* 取り組む課題 *
以下の行をすべて番号付きの箇条書きに書き直す。空行は含めない。

* 演習用データ *
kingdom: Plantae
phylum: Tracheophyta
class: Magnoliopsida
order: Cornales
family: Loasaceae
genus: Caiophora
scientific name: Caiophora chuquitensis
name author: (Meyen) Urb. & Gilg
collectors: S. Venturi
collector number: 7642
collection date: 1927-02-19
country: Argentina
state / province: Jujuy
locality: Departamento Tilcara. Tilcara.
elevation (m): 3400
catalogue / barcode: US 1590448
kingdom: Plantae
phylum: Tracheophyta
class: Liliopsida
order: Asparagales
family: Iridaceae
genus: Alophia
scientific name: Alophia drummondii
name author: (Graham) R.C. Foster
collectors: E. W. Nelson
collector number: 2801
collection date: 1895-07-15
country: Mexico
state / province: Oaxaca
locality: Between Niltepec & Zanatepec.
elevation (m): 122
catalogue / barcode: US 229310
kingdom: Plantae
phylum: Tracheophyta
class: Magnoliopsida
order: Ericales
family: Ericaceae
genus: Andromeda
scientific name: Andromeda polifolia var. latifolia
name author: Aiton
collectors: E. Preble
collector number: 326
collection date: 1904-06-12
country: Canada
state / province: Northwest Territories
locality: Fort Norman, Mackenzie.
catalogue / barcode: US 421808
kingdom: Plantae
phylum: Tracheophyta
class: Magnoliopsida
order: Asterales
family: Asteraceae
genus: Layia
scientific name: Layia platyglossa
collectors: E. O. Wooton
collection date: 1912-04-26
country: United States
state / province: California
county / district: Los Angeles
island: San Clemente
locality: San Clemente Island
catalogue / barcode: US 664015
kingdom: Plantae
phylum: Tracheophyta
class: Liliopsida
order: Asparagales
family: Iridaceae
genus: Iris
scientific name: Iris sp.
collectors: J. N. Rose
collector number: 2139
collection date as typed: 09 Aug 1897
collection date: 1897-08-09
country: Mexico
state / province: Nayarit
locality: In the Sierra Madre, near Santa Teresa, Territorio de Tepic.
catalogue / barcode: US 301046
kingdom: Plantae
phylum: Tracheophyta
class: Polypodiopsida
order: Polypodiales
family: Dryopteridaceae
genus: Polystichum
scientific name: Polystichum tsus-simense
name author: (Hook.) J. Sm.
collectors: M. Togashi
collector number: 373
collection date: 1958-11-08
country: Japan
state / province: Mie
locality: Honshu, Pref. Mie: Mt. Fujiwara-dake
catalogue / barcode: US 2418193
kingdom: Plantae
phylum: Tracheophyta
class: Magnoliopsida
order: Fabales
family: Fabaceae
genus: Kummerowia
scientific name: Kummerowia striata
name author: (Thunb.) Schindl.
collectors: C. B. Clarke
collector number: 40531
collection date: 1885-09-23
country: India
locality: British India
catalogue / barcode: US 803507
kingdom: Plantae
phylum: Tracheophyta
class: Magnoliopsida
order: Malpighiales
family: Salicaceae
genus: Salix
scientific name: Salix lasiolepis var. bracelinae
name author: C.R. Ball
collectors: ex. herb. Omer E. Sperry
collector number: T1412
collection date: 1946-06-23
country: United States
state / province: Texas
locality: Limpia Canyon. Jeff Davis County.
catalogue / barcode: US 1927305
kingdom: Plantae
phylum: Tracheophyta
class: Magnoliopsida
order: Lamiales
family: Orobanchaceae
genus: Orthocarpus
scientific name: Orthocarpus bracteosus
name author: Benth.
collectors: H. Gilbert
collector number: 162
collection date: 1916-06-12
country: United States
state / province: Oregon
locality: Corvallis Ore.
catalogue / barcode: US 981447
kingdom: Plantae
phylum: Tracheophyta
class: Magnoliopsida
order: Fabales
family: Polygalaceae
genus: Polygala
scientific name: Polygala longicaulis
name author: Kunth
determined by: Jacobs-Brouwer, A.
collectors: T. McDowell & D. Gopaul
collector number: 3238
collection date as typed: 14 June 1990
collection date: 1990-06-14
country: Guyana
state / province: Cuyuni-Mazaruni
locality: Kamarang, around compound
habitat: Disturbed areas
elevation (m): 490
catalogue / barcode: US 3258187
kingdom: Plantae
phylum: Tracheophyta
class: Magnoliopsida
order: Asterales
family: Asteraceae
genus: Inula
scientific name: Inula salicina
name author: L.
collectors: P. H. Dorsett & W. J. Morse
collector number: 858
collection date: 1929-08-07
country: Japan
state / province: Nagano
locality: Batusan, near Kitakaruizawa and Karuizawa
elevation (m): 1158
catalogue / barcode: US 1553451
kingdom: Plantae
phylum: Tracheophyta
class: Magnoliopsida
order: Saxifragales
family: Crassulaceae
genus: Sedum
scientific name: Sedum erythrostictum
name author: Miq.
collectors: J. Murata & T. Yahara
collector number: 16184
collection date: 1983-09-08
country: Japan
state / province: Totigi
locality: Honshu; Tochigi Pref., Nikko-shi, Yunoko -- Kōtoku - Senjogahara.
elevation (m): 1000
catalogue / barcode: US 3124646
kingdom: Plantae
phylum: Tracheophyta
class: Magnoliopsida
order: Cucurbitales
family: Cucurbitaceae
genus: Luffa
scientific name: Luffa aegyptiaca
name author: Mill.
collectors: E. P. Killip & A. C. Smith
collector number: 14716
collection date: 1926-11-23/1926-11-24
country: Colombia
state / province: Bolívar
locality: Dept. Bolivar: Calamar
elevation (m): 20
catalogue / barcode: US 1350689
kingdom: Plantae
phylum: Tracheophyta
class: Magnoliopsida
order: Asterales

* 正しい解答 *
1. kingdom: Plantae
2. phylum: Tracheophyta
3. class: Magnoliopsida
4. order: Cornales
5. family: Loasaceae
6. genus: Caiophora
7. scientific name: Caiophora chuquitensis
8. name author: (Meyen) Urb. & Gilg
9. collectors: S. Venturi
10. collector number: 7642
11. collection date: 1927-02-19
12. country: Argentina
13. state / province: Jujuy
14. locality: Departamento Tilcara. Tilcara.
15. elevation (m): 3400
16. catalogue / barcode: US 1590448
17. kingdom: Plantae
18. phylum: Tracheophyta
19. class: Liliopsida
20. order: Asparagales
21. family: Iridaceae
22. genus: Alophia
23. scientific name: Alophia drummondii
24. name author: (Graham) R.C. Foster
25. collectors: E. W. Nelson
26. collector number: 2801
27. collection date: 1895-07-15
28. country: Mexico
29. state / province: Oaxaca
30. locality: Between Niltepec & Zanatepec.
31. elevation (m): 122
32. catalogue / barcode: US 229310
33. kingdom: Plantae
34. phylum: Tracheophyta
35. class: Magnoliopsida
36. order: Ericales
37. family: Ericaceae
38. genus: Andromeda
39. scientific name: Andromeda polifolia var. latifolia
40. name author: Aiton
41. collectors: E. Preble
42. collector number: 326
43. collection date: 1904-06-12
44. country: Canada
45. state / province: Northwest Territories
46. locality: Fort Norman, Mackenzie.
47. catalogue / barcode: US 421808
48. kingdom: Plantae
49. phylum: Tracheophyta
50. class: Magnoliopsida
51. order: Asterales
52. family: Asteraceae
53. genus: Layia
54. scientific name: Layia platyglossa
55. collectors: E. O. Wooton
56. collection date: 1912-04-26
57. country: United States
58. state / province: California
59. county / district: Los Angeles
60. island: San Clemente
61. locality: San Clemente Island
62. catalogue / barcode: US 664015
63. kingdom: Plantae
64. phylum: Tracheophyta
65. class: Liliopsida
66. order: Asparagales
67. family: Iridaceae
68. genus: Iris
69. scientific name: Iris sp.
70. collectors: J. N. Rose
71. collector number: 2139
72. collection date as typed: 09 Aug 1897
73. collection date: 1897-08-09
74. country: Mexico
75. state / province: Nayarit
76. locality: In the Sierra Madre, near Santa Teresa, Territorio de Tepic.
77. catalogue / barcode: US 301046
78. kingdom: Plantae
79. phylum: Tracheophyta
80. class: Polypodiopsida
81. order: Polypodiales
82. family: Dryopteridaceae
83. genus: Polystichum
84. scientific name: Polystichum tsus-simense
85. name author: (Hook.) J. Sm.
86. collectors: M. Togashi
87. collector number: 373
88. collection date: 1958-11-08
89. country: Japan
90. state / province: Mie
91. locality: Honshu, Pref. Mie: Mt. Fujiwara-dake
92. catalogue / barcode: US 2418193
93. kingdom: Plantae
94. phylum: Tracheophyta
95. class: Magnoliopsida
96. order: Fabales
97. family: Fabaceae
98. genus: Kummerowia
99. scientific name: Kummerowia striata
100. name author: (Thunb.) Schindl.
101. collectors: C. B. Clarke
102. collector number: 40531
103. collection date: 1885-09-23
104. country: India
105. locality: British India
106. catalogue / barcode: US 803507
107. kingdom: Plantae
108. phylum: Tracheophyta
109. class: Magnoliopsida
110. order: Malpighiales
111. family: Salicaceae
112. genus: Salix
113. scientific name: Salix lasiolepis var. bracelinae
114. name author: C.R. Ball
115. collectors: ex. herb. Omer E. Sperry
116. collector number: T1412
117. collection date: 1946-06-23
118. country: United States
119. state / province: Texas
120. locality: Limpia Canyon. Jeff Davis County.
121. catalogue / barcode: US 1927305
122. kingdom: Plantae
123. phylum: Tracheophyta
124. class: Magnoliopsida
125. order: Lamiales
126. family: Orobanchaceae
127. genus: Orthocarpus
128. scientific name: Orthocarpus bracteosus
129. name author: Benth.
130. collectors: H. Gilbert
131. collector number: 162
132. collection date: 1916-06-12
133. country: United States
134. state / province: Oregon
135. locality: Corvallis Ore.
136. catalogue / barcode: US 981447
137. kingdom: Plantae
138. phylum: Tracheophyta
139. class: Magnoliopsida
140. order: Fabales
141. family: Polygalaceae
142. genus: Polygala
143. scientific name: Polygala longicaulis
144. name author: Kunth
145. determined by: Jacobs-Brouwer, A.
146. collectors: T. McDowell & D. Gopaul
147. collector number: 3238
148. collection date as typed: 14 June 1990
149. collection date: 1990-06-14
150. country: Guyana
151. state / province: Cuyuni-Mazaruni
152. locality: Kamarang, around compound
153. habitat: Disturbed areas
154. elevation (m): 490
155. catalogue / barcode: US 3258187
156. kingdom: Plantae
157. phylum: Tracheophyta
158. class: Magnoliopsida
159. order: Asterales
160. family: Asteraceae
161. genus: Inula
162. scientific name: Inula salicina
163. name author: L.
164. collectors: P. H. Dorsett & W. J. Morse
165. collector number: 858
166. collection date: 1929-08-07
167. country: Japan
168. state / province: Nagano
169. locality: Batusan, near Kitakaruizawa and Karuizawa
170. elevation (m): 1158
171. catalogue / barcode: US 1553451
172. kingdom: Plantae
173. phylum: Tracheophyta
174. class: Magnoliopsida
175. order: Saxifragales
176. family: Crassulaceae
177. genus: Sedum
178. scientific name: Sedum erythrostictum
179. name author: Miq.
180. collectors: J. Murata & T. Yahara
181. collector number: 16184
182. collection date: 1983-09-08
183. country: Japan
184. state / province: Totigi
185. locality: Honshu; Tochigi Pref., Nikko-shi, Yunoko -- Kōtoku - Senjogahara.
186. elevation (m): 1000
187. catalogue / barcode: US 3124646
188. kingdom: Plantae
189. phylum: Tracheophyta
190. class: Magnoliopsida
191. order: Cucurbitales
192. family: Cucurbitaceae
193. genus: Luffa
194. scientific name: Luffa aegyptiaca
195. name author: Mill.
196. collectors: E. P. Killip & A. C. Smith
197. collector number: 14716
198. collection date: 1926-11-23/1926-11-24
199. country: Colombia
200. state / province: Bolívar
201. locality: Dept. Bolivar: Calamar
202. elevation (m): 20
203. catalogue / barcode: US 1350689
204. kingdom: Plantae
205. phylum: Tracheophyta
206. class: Magnoliopsida
207. order: Asterales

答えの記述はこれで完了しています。